Now printing text on paper is only an afterthought, something wasteful to be avoided. So fewer people actually need to edit two-column paginated text just like it will appear printed on paper in a journal, or fuss about exact text layout and worry about terrible "rivers" ruining their otherwise perfectly justified paragraphs.

https://en.wikipedia.org/wiki/River_(typography)

https://en.wikipedia.org/wiki/WYSIWYG

WYSIAWYG; what you see is almost what you get, similar to WYSIMOLWYG.

WYSIMOLWYG, what you see is more or less what you get, recognizing that most WYSIWYG implementations are imperfect.

http://foldoc.org/WYSIWYG

What You See Is What You Get <jargon>

(WYSIWYG) /wiz'ee-wig/ Describes a user interface for a document preparation system under which changes are represented by displaying a more-or-less accurate image of the way the document will finally appear, e.g. when printed. This is in contrast to one that uses more-or-less obscure commands that do not result in immediate visual feedback.

True WYSIWYG in environments supporting multiple fonts or graphics is rarely-attained; there are variants of this term to express real-world manifestations including WYSIAWYG (What You See Is Almost What You Get) and WYSIMOLWYG (What You See Is More or Less What You Get). All these can be mildly derogatory, as they are often used to refer to dumbed-down user-friendly interfaces targeted at non-programmers; a hacker has no fear of obscure commands (compare WYSIAYG). On the other hand, Emacs was one of the very first WYSIWYG editors, replacing (actually, at first overlaying) the extremely obscure, command-based TECO.

See also WIMP.



The Acorn Archimedes had anti-aliased text using 8 grey levels on a 4 or 8 bit display, on computers with 0.5MB RAM in 1990... http://telcontar.net/Misc/GUI/RISCOS/#text so in theory it could have been practical for Sun ...


If your display only has gray levels, then anti-aliasing is easy since you don't need to worry about rendering text over non-white backgrounds, and you don't need to worry about a colormap. But 8 bit displays with colormaps make it much harder to support anti-aliased text practically, especially over arbitrary backgrounds (because it would look terrible as well as being slow).

NeWS used a color cube with only a certain number of grays, and those were only useful for anti-aliasing black text against a white background (or the other way around), and you didn't have a lot of colors to choose from for antialiased color text or against colored backgrounds.
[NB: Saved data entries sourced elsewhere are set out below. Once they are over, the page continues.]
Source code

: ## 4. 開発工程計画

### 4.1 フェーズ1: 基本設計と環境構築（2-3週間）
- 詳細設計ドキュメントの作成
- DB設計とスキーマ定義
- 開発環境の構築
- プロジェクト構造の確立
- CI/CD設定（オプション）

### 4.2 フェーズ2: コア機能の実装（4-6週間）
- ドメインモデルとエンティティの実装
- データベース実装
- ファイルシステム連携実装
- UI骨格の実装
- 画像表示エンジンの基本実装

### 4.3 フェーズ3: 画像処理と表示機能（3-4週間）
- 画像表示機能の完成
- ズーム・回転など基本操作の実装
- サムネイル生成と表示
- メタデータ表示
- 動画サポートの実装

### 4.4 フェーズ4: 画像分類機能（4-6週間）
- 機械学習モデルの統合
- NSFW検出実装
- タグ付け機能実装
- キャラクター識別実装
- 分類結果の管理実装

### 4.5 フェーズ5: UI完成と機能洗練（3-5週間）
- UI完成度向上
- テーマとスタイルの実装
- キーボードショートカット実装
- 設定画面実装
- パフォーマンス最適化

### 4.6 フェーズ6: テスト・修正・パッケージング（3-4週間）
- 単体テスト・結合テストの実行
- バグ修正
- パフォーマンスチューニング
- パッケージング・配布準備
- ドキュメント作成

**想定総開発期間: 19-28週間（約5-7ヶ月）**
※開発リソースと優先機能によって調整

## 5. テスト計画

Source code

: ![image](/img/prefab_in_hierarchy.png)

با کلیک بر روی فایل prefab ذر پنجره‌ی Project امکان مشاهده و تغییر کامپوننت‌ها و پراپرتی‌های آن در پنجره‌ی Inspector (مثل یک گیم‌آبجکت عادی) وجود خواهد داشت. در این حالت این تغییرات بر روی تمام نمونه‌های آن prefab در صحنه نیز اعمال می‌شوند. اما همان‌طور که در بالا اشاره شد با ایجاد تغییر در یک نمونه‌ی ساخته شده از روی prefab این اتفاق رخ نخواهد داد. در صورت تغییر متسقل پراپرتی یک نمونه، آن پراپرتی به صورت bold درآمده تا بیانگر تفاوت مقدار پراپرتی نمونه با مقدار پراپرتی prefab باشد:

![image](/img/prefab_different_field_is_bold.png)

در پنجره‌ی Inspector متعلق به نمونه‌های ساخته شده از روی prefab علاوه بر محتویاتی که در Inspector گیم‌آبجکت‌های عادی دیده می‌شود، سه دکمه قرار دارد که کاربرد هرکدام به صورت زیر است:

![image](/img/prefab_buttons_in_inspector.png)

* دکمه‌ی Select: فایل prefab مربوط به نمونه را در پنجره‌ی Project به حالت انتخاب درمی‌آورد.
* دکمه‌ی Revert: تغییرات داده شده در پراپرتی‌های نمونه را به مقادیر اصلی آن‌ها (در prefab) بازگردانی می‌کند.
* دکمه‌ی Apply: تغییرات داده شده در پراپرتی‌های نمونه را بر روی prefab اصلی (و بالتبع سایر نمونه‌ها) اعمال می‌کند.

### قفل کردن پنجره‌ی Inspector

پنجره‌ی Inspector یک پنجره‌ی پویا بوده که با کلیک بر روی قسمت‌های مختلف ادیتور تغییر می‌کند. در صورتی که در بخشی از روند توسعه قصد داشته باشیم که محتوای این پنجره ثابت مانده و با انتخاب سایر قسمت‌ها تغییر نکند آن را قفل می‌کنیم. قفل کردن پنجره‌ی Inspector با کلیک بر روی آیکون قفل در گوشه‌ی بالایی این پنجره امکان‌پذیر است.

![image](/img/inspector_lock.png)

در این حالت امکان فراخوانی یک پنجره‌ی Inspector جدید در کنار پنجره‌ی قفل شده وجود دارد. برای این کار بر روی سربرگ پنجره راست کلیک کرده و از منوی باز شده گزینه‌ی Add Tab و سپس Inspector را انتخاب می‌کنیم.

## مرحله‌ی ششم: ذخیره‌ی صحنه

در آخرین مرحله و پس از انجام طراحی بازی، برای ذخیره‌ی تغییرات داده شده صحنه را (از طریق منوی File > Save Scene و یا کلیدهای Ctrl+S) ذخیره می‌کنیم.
It's much easier to render anti-aliased text in 24 bits, or with pure gray scale, since you aren't restricted to an 8 bit color palette, and you can efficiently mathematically blend colors together, instead of looking up rgb values in a colormap, blending to get the ideal desired color, and then searching for the nearest color to each pixel in the colormap (or indexing the color cube for the nearest color) (which won't be very near, and will look flat and washed out without dithering).

Better visually to render the whole image with antialiased text in full 24 bits, then use error diffusion dithering over the entire image at once (to avoid flat washed out regions, and distribute the error over space) to make an 8 bit palletized version, but that's quite slow and memory intensive.

Of course your application (like a monochrome PostScript previewer) could switch in an all-gray ramp colormap for efficiently rendering and beautifully displaying anti-aliased text, but then all the other windows on the screen would be shown in the wrong colormap, and the colormap would flash back and forth when you moved your focus between windows.